A fingernail dragged against the glass, and produced a high pitched squeal, almost ear-splitting.

I dropped the forcefield.  I sank back into my seat, and it protested the landing.

Not a second trigger.  I was well aware of that.  When I’d first had my forcefield, it hadn’t protected my costume.  I had two theories as to why.

The first theory was that I’d grown, and the boundaries that the forcefield used to define ‘me’ had changed.  I’d breathe out, breathe in, gain a pound here, lose a pound there, and it would adjust for the maximum bounds.  It didn’t explain how my skirt was often protected, but I’d mused on that too, that my legs moved, my hair had been long at one point, I’d been shorter…

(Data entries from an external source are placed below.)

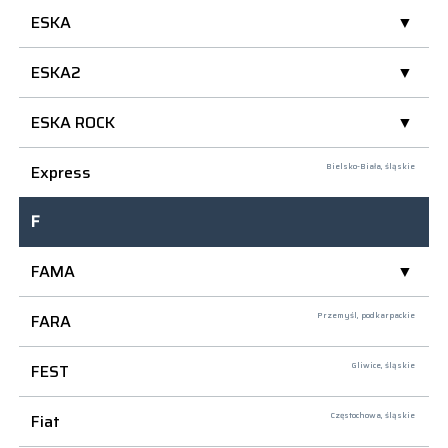
ESKA
ESKA2
ESKA ROCK
Express
Bielsko-Biała,
śląskie
F
FAMA
FARA
Przemyśl,
podkarpackie
FEST
Gliwice,
śląskie
Fiat
Częstochowa,
śląskie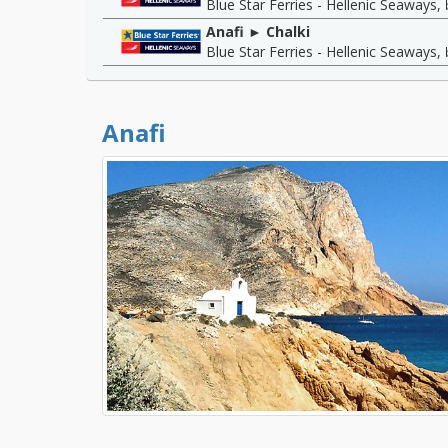
Blue Star Ferries - Hellenic Seaways
,
Anafi ► Chalki
Blue Star Ferries - Hellenic Seaways
,
Anafi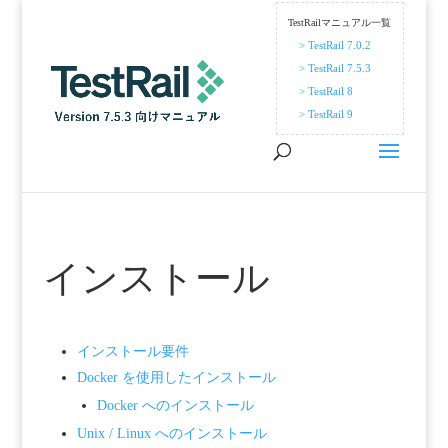
TestRailマニュアル一覧
> TestRail 7.0.2
> TestRail 7.5.3
> TestRail 8
> TestRail 9
インストール
インストール要件
Docker を使用したインストール
Docker へのインストール
Unix / Linux へのインストール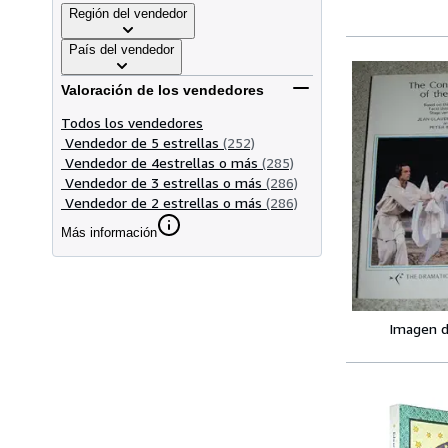
Región del vendedor
País del vendedor
Valoración de los vendedores
Todos los vendedores
Vendedor de 5 estrellas
(252)
Vendedor de 4estrellas o más
(285)
Vendedor de 3 estrellas o más
(286)
Vendedor de 2 estrellas o más
(286)
Más información
Imagen d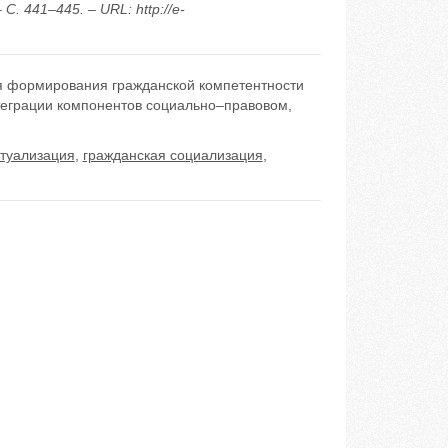
. 441–445. – URL: http://e-
я формирования гражданской компетентности
теграции компонентов социально–правовом,
туализация
,
гражданская социализация
,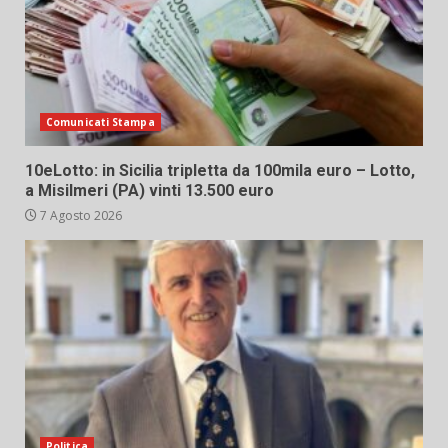
Comunicati Stampa
10eLotto: in Sicilia tripletta da 100mila euro – Lotto,
a Misilmeri (PA) vinti 13.500 euro
7 Agosto 2026
Politica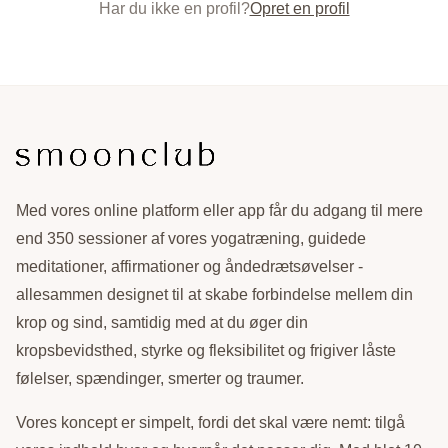
Har du ikke en profil?
Opret en profil
Med vores online platform eller app får du adgang til mere
end 350 sessioner af vores yogatræning, guidede
meditationer, affirmationer og åndedrætsøvelser -
allesammen designet til at skabe forbindelse mellem din
krop og sind, samtidig med at du øger din
kropsbevidsthed, styrke og fleksibilitet og frigiver låste
følelser, spændinger, smerter og traumer.
Vores koncept er simpelt, fordi det skal være nemt: tilgå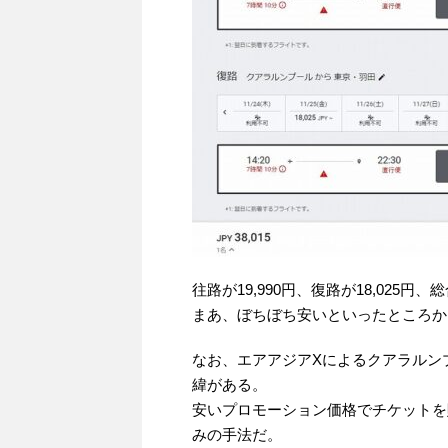
往路が19,990円、復路が18,025円、総
まあ、ぼちぼち安いといったところか
なお、エアアジアXによるクアラルン
緯がある。
安いプロモーション価格でチケットを
みの手法だ。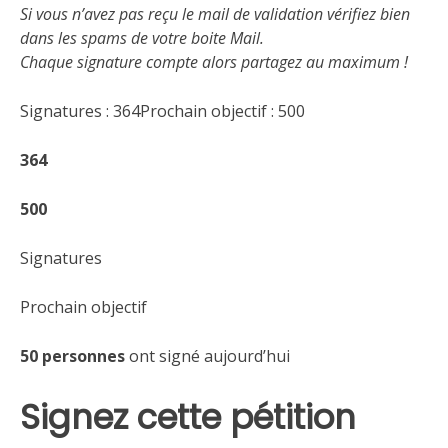
Si vous n’avez pas reçu le mail de validation vérifiez bien
dans les spams de votre boite Mail.
Chaque signature compte alors partagez au maximum !
Signatures : 364Prochain objectif : 500
364
500
Signatures
Prochain objectif
50 personnes
ont signé aujourd’hui
Signez cette pétition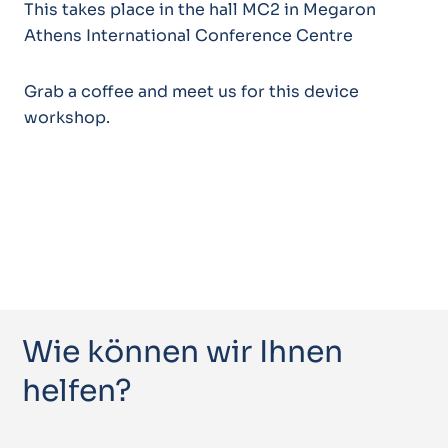
This takes place in the hall MC2 in Megaron
Athens International Conference Centre
Grab a coffee and meet us for this device
workshop.
Wie können wir Ihnen
helfen?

I’d been that, the forcefield had adjusted, and that was the new upper bound of what I was, forever with me.

It felt thin, as theories went.

The second theory was that it was the Manton effect, that broad-as-bells term for the built in protections and limitations of the power.  The theory was that the built-in protections of the power only protected what I saw as a part of me, and it had taken some time before the costume was that much a part of my identity.

That that was me, now, as much as the costume I wore.

I couldn’t be that.  I couldn’t sit still and be crushed under the weight of that thing.

I needed to do something, and taking books off the shelves felt like it was moving backward, not forward.

I spun around in my seat, and I loaded up the webpage.  Something to do.  Methodically filling out details on the group I’d seen, researching, filling myself in, and letting others know what they were up against.

Something constructive to keep me occupied until the power ran out, or until I was so tired I had no choice but to sleep.